(Beginning of Record extracts)

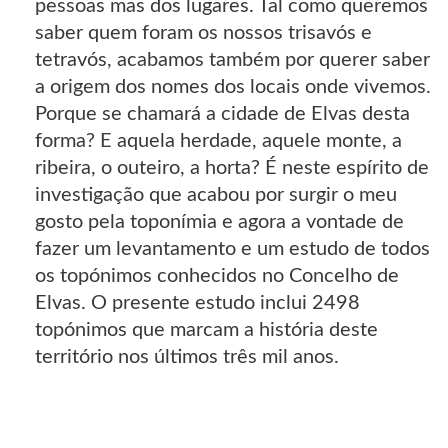
pessoas mas dos lugares. Tal como queremos
saber quem foram os nossos trisavós e
tetravós, acabamos também por querer saber
a origem dos nomes dos locais onde vivemos.
Porque se chamará a cidade de Elvas desta
forma? E aquela herdade, aquele monte, a
ribeira, o outeiro, a horta? É neste espírito de
investigação que acabou por surgir o meu
gosto pela toponímia e agora a vontade de
fazer um levantamento e um estudo de todos
os topónimos conhecidos no Concelho de
Elvas. O presente estudo inclui 2498
topónimos que marcam a história deste
território nos últimos três mil anos.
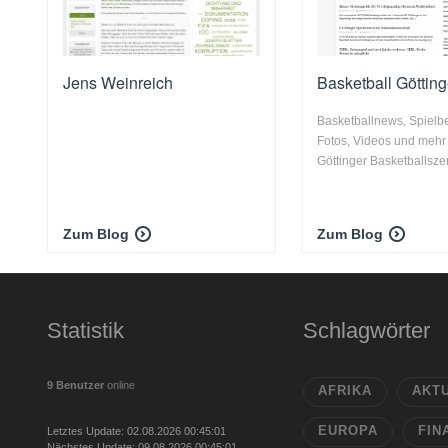
Jens Weinreich
Basketball Göttin
Basketballnews, Spielbe
Fotos, Videos und mehr
Göttinger Basketballsz
Zum Blog
Zum Blog
Statistik
Schlagwörter
9 Benutzer
online
AFRIKA
AKT
EUROPA
FIN
Letztes Update: 02.08.2026 00:45:01
Nächstes Update: 09.08.2026 00:45:01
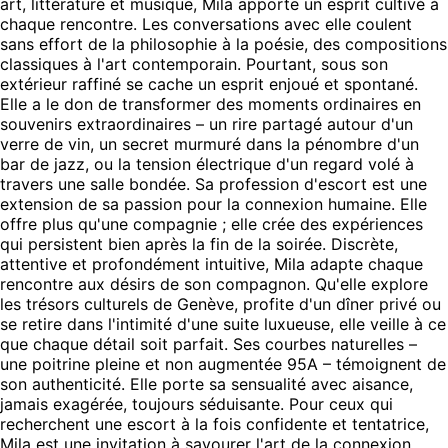
art, littérature et musique, Mila apporte un esprit cultivé à
chaque rencontre. Les conversations avec elle coulent
sans effort de la philosophie à la poésie, des compositions
classiques à l'art contemporain. Pourtant, sous son
extérieur raffiné se cache un esprit enjoué et spontané.
Elle a le don de transformer des moments ordinaires en
souvenirs extraordinaires – un rire partagé autour d'un
verre de vin, un secret murmuré dans la pénombre d'un
bar de jazz, ou la tension électrique d'un regard volé à
travers une salle bondée. Sa profession d'escort est une
extension de sa passion pour la connexion humaine. Elle
offre plus qu'une compagnie ; elle crée des expériences
qui persistent bien après la fin de la soirée. Discrète,
attentive et profondément intuitive, Mila adapte chaque
rencontre aux désirs de son compagnon. Qu'elle explore
les trésors culturels de Genève, profite d'un dîner privé ou
se retire dans l'intimité d'une suite luxueuse, elle veille à ce
que chaque détail soit parfait. Ses courbes naturelles –
une poitrine pleine et non augmentée 95A – témoignent de
son authenticité. Elle porte sa sensualité avec aisance,
jamais exagérée, toujours séduisante. Pour ceux qui
recherchent une escort à la fois confidente et tentatrice,
Mila est une invitation à savourer l'art de la connexion.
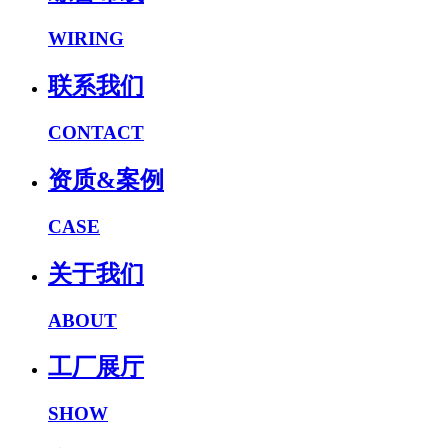
WIRING
联系我们
CONTACT
资质&案例
CASE
关于我们
ABOUT
工厂展厅
SHOW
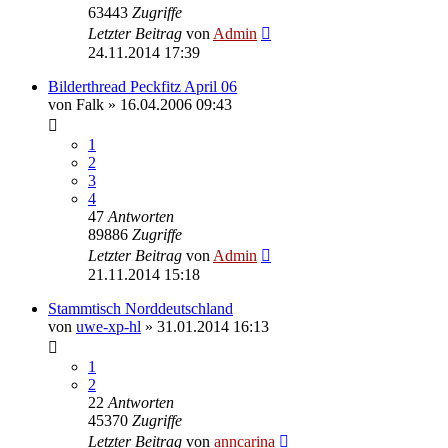
63443
Zugriffe
Letzter Beitrag
von
Admin
24.11.2014 17:39
Bilderthread Peckfitz April 06
von
Falk
»
16.04.2006 09:43
1
2
3
4
47
Antworten
89886
Zugriffe
Letzter Beitrag
von
Admin
21.11.2014 15:18
Stammtisch Norddeutschland
von
uwe-xp-hl
»
31.01.2014 16:13
1
2
22
Antworten
45370
Zugriffe
Letzter Beitrag
von
anncarina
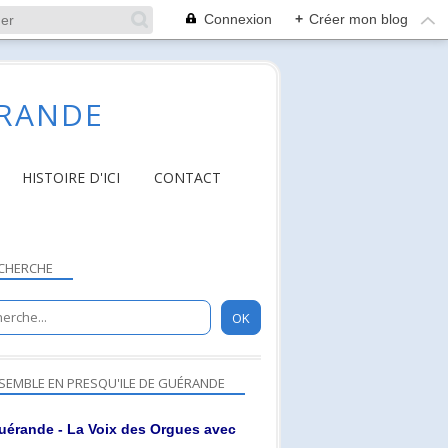
Connexion
+
Créer mon blog
ÉRANDE
HISTOIRE D'ICI
CONTACT
CHERCHE
SEMBLE EN PRESQU'ILE DE GUÉRANDE
uérande - La Voix des Orgues avec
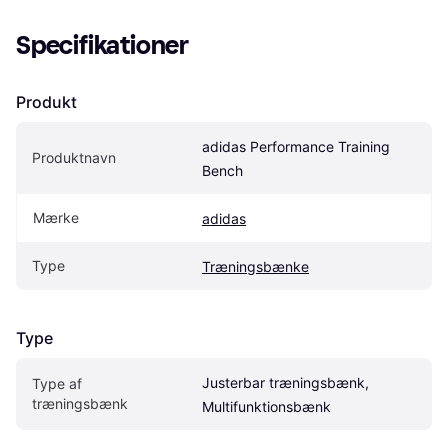
Specifikationer
Produkt
adidas Performance Training 
Produktnavn
Bench
Mærke
adidas
Type
Træningsbænke
Type
Justerbar træningsbænk, 
Type af 
træningsbænk
Multifunktionsbænk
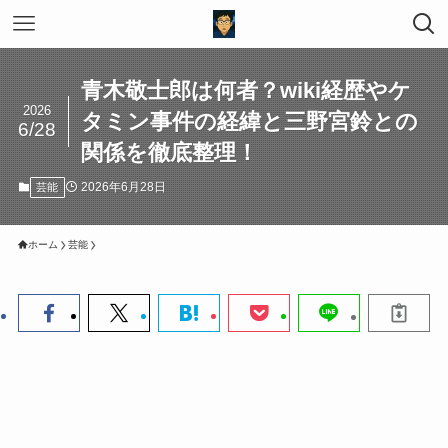
青木敬士郎は何者？wiki経歴やケ
2026
タミン事件の経緯と三野宮鈴との
6/28
関係を徹底整理！
2026年6月28日
芸能
ホーム
芸能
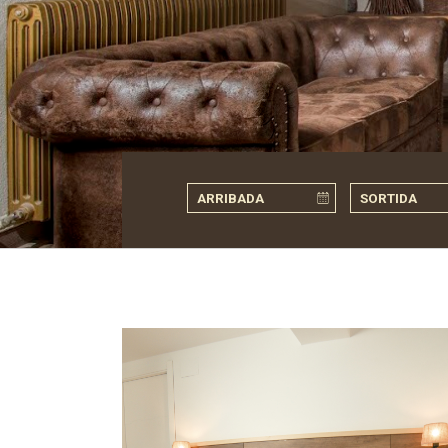
Habitaciones dobles, triples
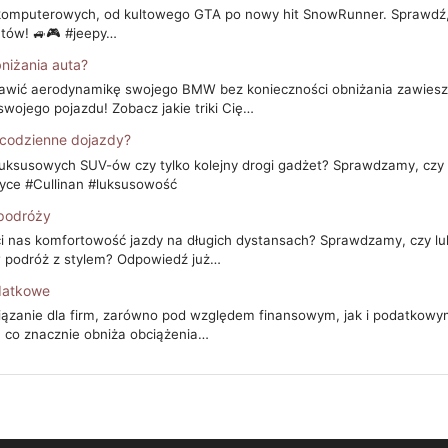
h komputerowych, od kultowego GTA po nowy hit SnowRunner. Sprawdź,
tów! 🚙🎮 #jeepy…
iżania auta?
prawić aerodynamikę swojego BMW bez konieczności obniżania zawiesz
wojego pojazdu! Zobacz jakie triki Cię…
 codzienne dojazdy?
 luksusowych SUV-ów czy tylko kolejny drogi gadżet? Sprawdzamy, cz
yce #Cullinan #luksusowość
 podróży
i nas komfortowość jazdy na długich dystansach? Sprawdzamy, czy 
 podróż z stylem? Odpowiedź już…
datkowe
iązanie dla firm, zarówno pod względem finansowym, jak i podatkowym
, co znacznie obniża obciążenia…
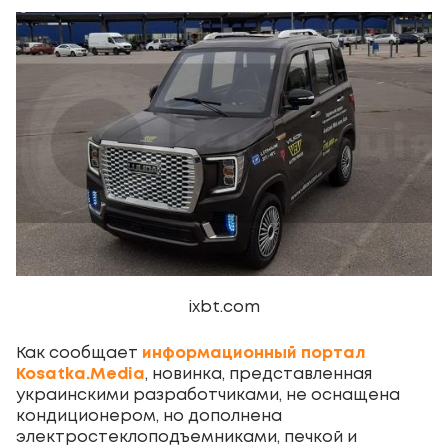
ixbt.com
Как сообщает
информационный портал
Kosatka.Media
, новинка, представленная
украинскими разработчиками, не оснащена
кондиционером, но дополнена
электростеклоподъемниками, печкой и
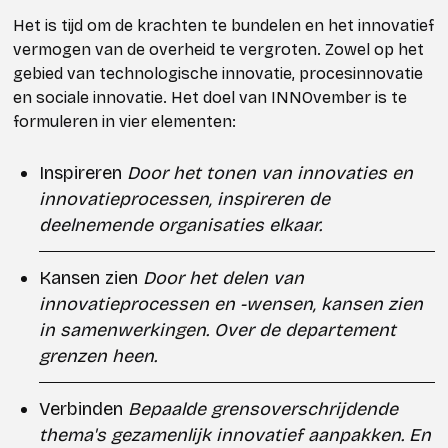
Het is tijd om de krachten te bundelen en het innovatief
vermogen van de overheid te vergroten. Zowel op het
gebied van technologische innovatie, procesinnovatie
en sociale innovatie. Het doel van INNOvember is te
formuleren in vier elementen:
Inspireren
Door het tonen van innovaties en
innovatieprocessen, inspireren de
deelnemende organisaties elkaar.
Kansen zien
Door het delen van
innovatieprocessen en -wensen, kansen zien
in samenwerkingen. Over de departement
grenzen heen.
Verbinden
Bepaalde grensoverschrijdende
thema's gezamenlijk innovatief aanpakken. En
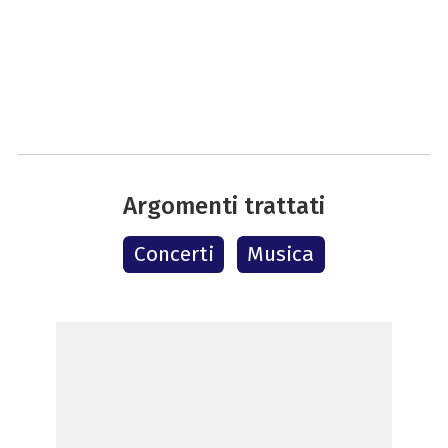
Argomenti trattati
Concerti
Musica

(End of Record extracts)

- Your assignment -
Strip the images and reproduce the remaining records precisely.

- Solution -
pessoas mas dos lugares. Tal como queremos
saber quem foram os nossos trisavós e
tetravós, acabamos também por querer saber
a origem dos nomes dos locais onde vivemos.
Porque se chamará a cidade de Elvas desta
forma? E aquela herdade, aquele monte, a
ribeira, o outeiro, a horta? É neste espírito de
investigação que acabou por surgir o meu
gosto pela toponímia e agora a vontade de
fazer um levantamento e um estudo de todos
os topónimos conhecidos no Concelho de
Elvas. O presente estudo inclui 2498
topónimos que marcam a história deste
território nos últimos três mil anos.
Jens Weinreich
Basketball Göttin
Basketballnews, Spielbe
Fotos, Videos und mehr
Göttinger Basketballsz
Zum Blog
Zum Blog
Statistik
Schlagwörter
9 Benutzer
online
AFRIKA
AKT
EUROPA
FIN
Letztes Update: 02.08.2026 00:45:01
Nächstes Update: 09.08.2026 00:45:01
art, littérature et musique, Mila apporte un esprit cultivé à
chaque rencontre. Les conversations avec elle coulent
sans effort de la philosophie à la poésie, des compositions
classiques à l'art contemporain. Pourtant, sous son
extérieur raffiné se cache un esprit enjoué et spontané.
Elle a le don de transformer des moments ordinaires en
souvenirs extraordinaires – un rire partagé autour d'un
verre de vin, un secret murmuré dans la pénombre d'un
bar de jazz, ou la tension électrique d'un regard volé à
travers une salle bondée. Sa profession d'escort est une
extension de sa passion pour la connexion humaine. Elle
offre plus qu'une compagnie ; elle crée des expériences
qui persistent bien après la fin de la soirée. Discrète,
attentive et profondément intuitive, Mila adapte chaque
rencontre aux désirs de son compagnon. Qu'elle explore
les trésors culturels de Genève, profite d'un dîner privé ou
se retire dans l'intimité d'une suite luxueuse, elle veille à ce
que chaque détail soit parfait. Ses courbes naturelles –
une poitrine pleine et non augmentée 95A – témoignent de
son authenticité. Elle porte sa sensualité avec aisance,
jamais exagérée, toujours séduisante. Pour ceux qui
recherchent une escort à la fois confidente et tentatrice,
Mila est une invitation à savourer l'art de la connexion.
WIRING
联系我们
CONTACT
资质&案例
CASE
关于我们
ABOUT
工厂展厅
SHOW
63443
Zugriffe
Letzter Beitrag
von
Admin
24.11.2014 17:39
Bilderthread Peckfitz April 06
von
Falk
»
16.04.2006 09:43
1
2
3
4
47
Antworten
89886
Zugriffe
Letzter Beitrag
von
Admin
21.11.2014 15:18
Stammtisch Norddeutschland
von
uwe-xp-hl
»
31.01.2014 16:13
1
2
22
Antworten
45370
Zugriffe
Letzter Beitrag
von
anncarina
Connexion
+
Créer mon blog
ÉRANDE
HISTOIRE D'ICI
CONTACT
CHERCHE
SEMBLE EN PRESQU'ILE DE GUÉRANDE
uérande - La Voix des Orgues avec
Specifikationer
Produkt
adidas Performance Training 
Produktnavn
Bench
Mærke
adidas
Type
Træningsbænke
Type
Justerbar træningsbænk, 
Type af 
træningsbænk
Multifunktionsbænk
青木敬士郎は何者？wiki経歴やケ
2026
タミン事件の経緯と三野宮鈴との
6/28
関係を徹底整理！
2026年6月28日
芸能
ホーム
芸能
Habitaciones dobles, triples
h komputerowych, od kultowego GTA po nowy hit SnowRunner. Sprawdź,
tów! 🚙🎮 #jeepy…
iżania auta?
prawić aerodynamikę swojego BMW bez konieczności obniżania zawiesz
wojego pojazdu! Zobacz jakie triki Cię…
 codzienne dojazdy?
 luksusowych SUV-ów czy tylko kolejny drogi gadżet? Sprawdzamy, cz
yce #Cullinan #luksusowość
 podróży
i nas komfortowość jazdy na długich dystansach? Sprawdzamy, czy 
 podróż z stylem? Odpowiedź już…
datkowe
iązanie dla firm, zarówno pod względem finansowym, jak i podatkowym
, co znacznie obniża obciążenia…
ixbt.com
Как сообщает
информационный портал
Kosatka.Media
, новинка, представленная
украинскими разработчиками, не оснащена
кондиционером, но дополнена
электростеклоподъемниками, печкой и
Het is tijd om de krachten te bundelen en het innovatief
vermogen van de overheid te vergroten. Zowel op het
gebied van technologische innovatie, procesinnovatie
en sociale innovatie. Het doel van INNOvember is te
formuleren in vier elementen:
Inspireren
Door het tonen van innovaties en
innovatieprocessen, inspireren de
deelnemende organisaties elkaar.
Kansen zien
Door het delen van
innovatieprocessen en -wensen, kansen zien
in samenwerkingen. Over de departement
grenzen heen.
Verbinden
Bepaalde grensoverschrijdende
thema's gezamenlijk innovatief aanpakken. En
Argomenti trattati
Concerti
Musica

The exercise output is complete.